The clinician may ask to perform internal examinations of the rectum and vagina. This may, in some cases of acute appendicitis, be the only examination that results in tenderness being experienced.

If you are experiencing any of the symptoms listed above, you should consult with your clinician to allow prompt diagnosis and treatment. Diagnosis of acute appendicitis tends to be a clinical one; this means that although some tests may be ordered, it's the story of your symptoms and the clinician's physical examination that allow him to make the diagnosis. Tests that are commonly requested include a urine test (looking for signs of infection), and in female patients, a pregnancy test. In some circumstances, an ultrasound examination or CT scan may be requested.

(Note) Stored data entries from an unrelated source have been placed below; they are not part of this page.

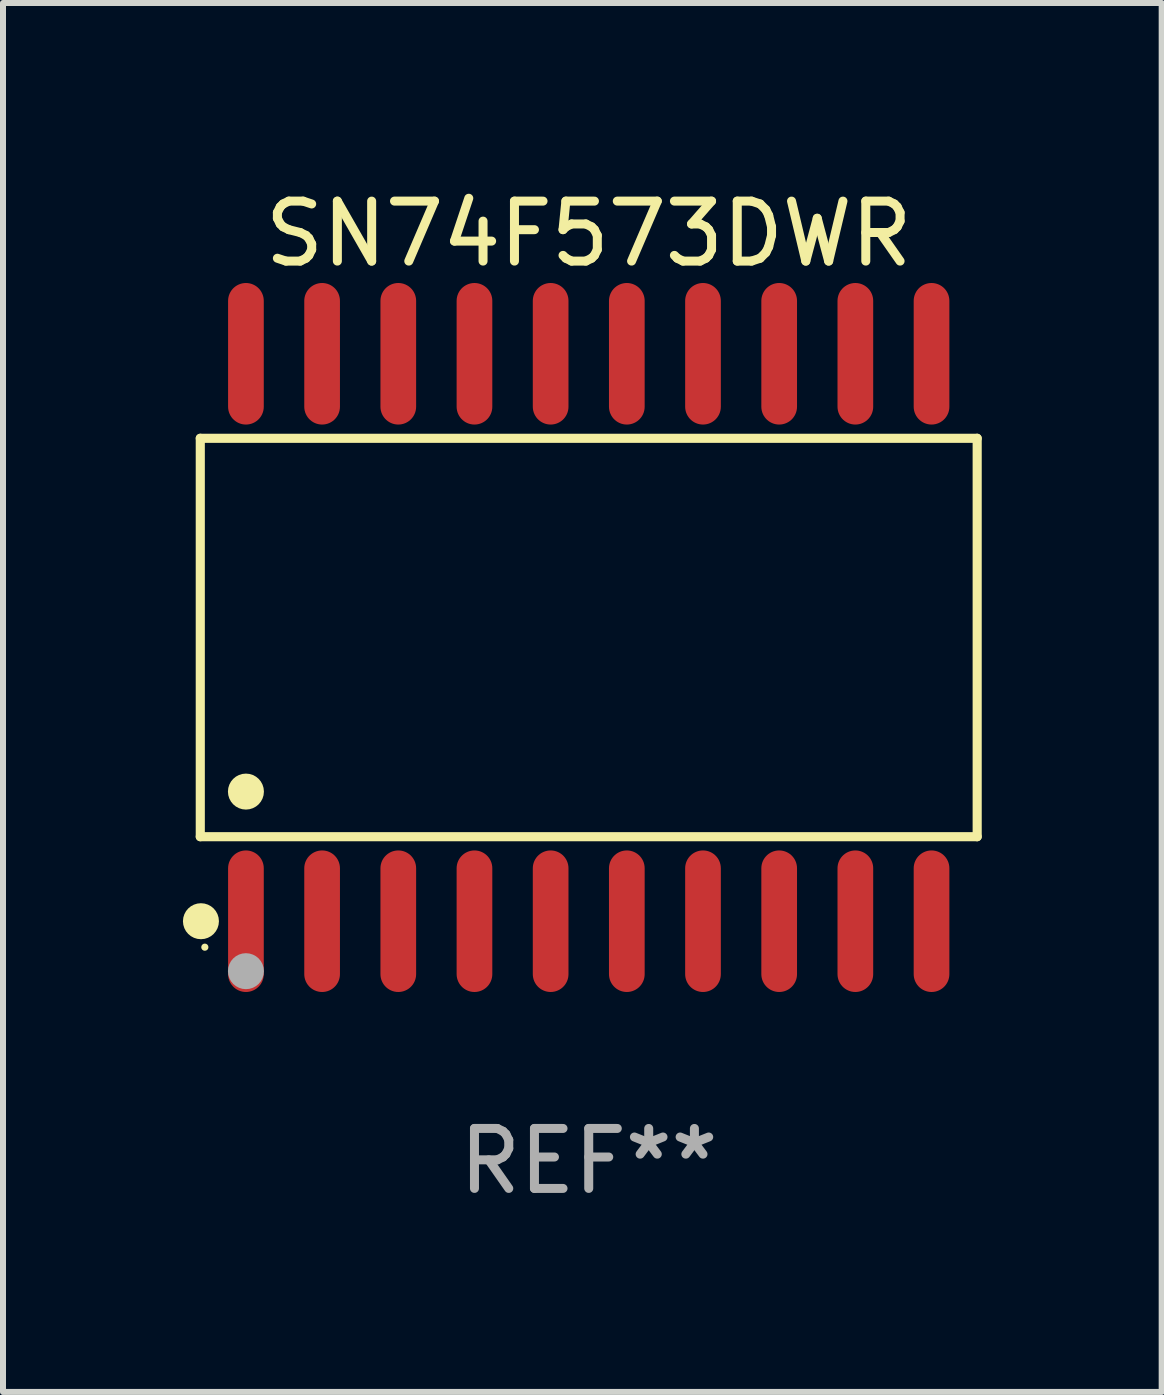
<source format=kicad_pcb>
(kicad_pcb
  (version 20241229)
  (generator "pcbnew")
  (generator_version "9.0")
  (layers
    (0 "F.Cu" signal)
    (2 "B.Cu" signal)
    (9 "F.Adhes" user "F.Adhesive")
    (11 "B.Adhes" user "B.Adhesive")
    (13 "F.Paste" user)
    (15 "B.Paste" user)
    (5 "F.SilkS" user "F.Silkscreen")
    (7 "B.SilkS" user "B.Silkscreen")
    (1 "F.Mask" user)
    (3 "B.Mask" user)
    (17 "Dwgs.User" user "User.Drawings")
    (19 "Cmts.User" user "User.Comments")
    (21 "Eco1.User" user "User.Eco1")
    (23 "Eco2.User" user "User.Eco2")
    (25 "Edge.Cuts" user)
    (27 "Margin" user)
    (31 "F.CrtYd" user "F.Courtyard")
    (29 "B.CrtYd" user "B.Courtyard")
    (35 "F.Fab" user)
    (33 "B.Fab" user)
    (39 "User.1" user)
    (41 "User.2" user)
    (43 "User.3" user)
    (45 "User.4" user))
  (footprint "SN74F573DWR"
    (layer "F.Cu")
    (at 6.765 7.578)
    (property "Reference" "SN74F573DWR" (at 0 -6.73 0) (layer "F.SilkS") (effects (font (size 1 1) (thickness 0.15))))
    (attr through_hole)
    (fp_line (start -6.476 -3.321) (end 6.476 -3.321) (stroke (width 0.152) (type solid)) (layer "F.SilkS"))
    (fp_line (start -6.476 3.321) (end -6.476 -3.321) (stroke (width 0.152) (type solid)) (layer "F.SilkS"))
    (fp_line (start 6.476 -3.321) (end 6.476 3.321) (stroke (width 0.152) (type solid)) (layer "F.SilkS"))
    (fp_line (start 6.476 3.321) (end -6.476 3.321) (stroke (width 0.152) (type solid)) (layer "F.SilkS"))
    (fp_circle (center -6.465 4.73) (end -6.315 4.73) (stroke (width 0.3) (type solid)) (fill no) (layer "F.SilkS"))
    (fp_circle (center -6.4 5.163) (end -6.37 5.163) (stroke (width 0.06) (type solid)) (fill no) (layer "F.SilkS"))
    (fp_circle (center -5.715 2.569) (end -5.565 2.569) (stroke (width 0.3) (type solid)) (fill no) (layer "F.SilkS"))
    (fp_circle (center -5.715 5.563) (end -5.565 5.563) (stroke (width 0.3) (type solid)) (fill no) (layer "F.Fab"))
    (fp_text user "REF**" (at 0 8.73 0) (layer "F.Fab") (effects (font (size 1 1) (thickness 0.15))))
    (pad "1" smd oval (at -5.715 4.73) (size 0.595 2.36) (layers "F.Cu" "F.Mask" "F.Paste"))
    (pad "2" smd oval (at -4.445 4.73) (size 0.595 2.36) (layers "F.Cu" "F.Mask" "F.Paste"))
    (pad "3" smd oval (at -3.175 4.73) (size 0.595 2.36) (layers "F.Cu" "F.Mask" "F.Paste"))
    (pad "4" smd oval (at -1.905 4.73) (size 0.595 2.36) (layers "F.Cu" "F.Mask" "F.Paste"))
    (pad "5" smd oval (at -0.635 4.73) (size 0.595 2.36) (layers "F.Cu" "F.Mask" "F.Paste"))
    (pad "6" smd oval (at 0.635 4.73) (size 0.595 2.36) (layers "F.Cu" "F.Mask" "F.Paste"))
    (pad "7" smd oval (at 1.905 4.73) (size 0.595 2.36) (layers "F.Cu" "F.Mask" "F.Paste"))
    (pad "8" smd oval (at 3.175 4.73) (size 0.595 2.36) (layers "F.Cu" "F.Mask" "F.Paste"))
    (pad "9" smd oval (at 4.445 4.73) (size 0.595 2.36) (layers "F.Cu" "F.Mask" "F.Paste"))
    (pad "10" smd oval (at 5.715 4.73) (size 0.595 2.36) (layers "F.Cu" "F.Mask" "F.Paste"))
    (pad "11" smd oval (at 5.715 -4.73) (size 0.595 2.36) (layers "F.Cu" "F.Mask" "F.Paste"))
    (pad "12" smd oval (at 4.445 -4.73) (size 0.595 2.36) (layers "F.Cu" "F.Mask" "F.Paste"))
    (pad "13" smd oval (at 3.175 -4.73) (size 0.595 2.36) (layers "F.Cu" "F.Mask" "F.Paste"))
    (pad "14" smd oval (at 1.905 -4.73) (size 0.595 2.36) (layers "F.Cu" "F.Mask" "F.Paste"))
    (pad "15" smd oval (at 0.635 -4.73) (size 0.595 2.36) (layers "F.Cu" "F.Mask" "F.Paste"))
    (pad "16" smd oval (at -0.635 -4.73) (size 0.595 2.36) (layers "F.Cu" "F.Mask" "F.Paste"))
    (pad "17" smd oval (at -1.905 -4.73) (size 0.595 2.36) (layers "F.Cu" "F.Mask" "F.Paste"))
    (pad "18" smd oval (at -3.175 -4.73) (size 0.595 2.36) (layers "F.Cu" "F.Mask" "F.Paste"))
    (pad "19" smd oval (at -4.445 -4.73) (size 0.595 2.36) (layers "F.Cu" "F.Mask" "F.Paste"))
    (pad "20" smd oval (at -5.715 -4.73) (size 0.595 2.36) (layers "F.Cu" "F.Mask" "F.Paste")))
  (gr_rect
    (start -3 -3)
    (end 16.317 20.156)
    (stroke (width 0.1) (type default))
    (fill no)
    (layer "Edge.Cuts")))
</source>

Treatment of acute appendicitis is surgical; the appendix needs to be removed. This can be done by making a small incision in the lower abdomen, or in some cases by keyhole procedures. While awaiting surgery, patients are kept nil by mouth, meaning they are not able to eat or drink. They may be given intravenous fluids and antibiotics, which may also continue after the operation.

In some instances where the diagnosis is uncertain, the clinician may opt to wait and see what happens, either with or without commencing treatment with antibiotics. In instances of chronic appendicitis, this may allow symptoms to settle, although removal of the appendix at a later date may still be needed.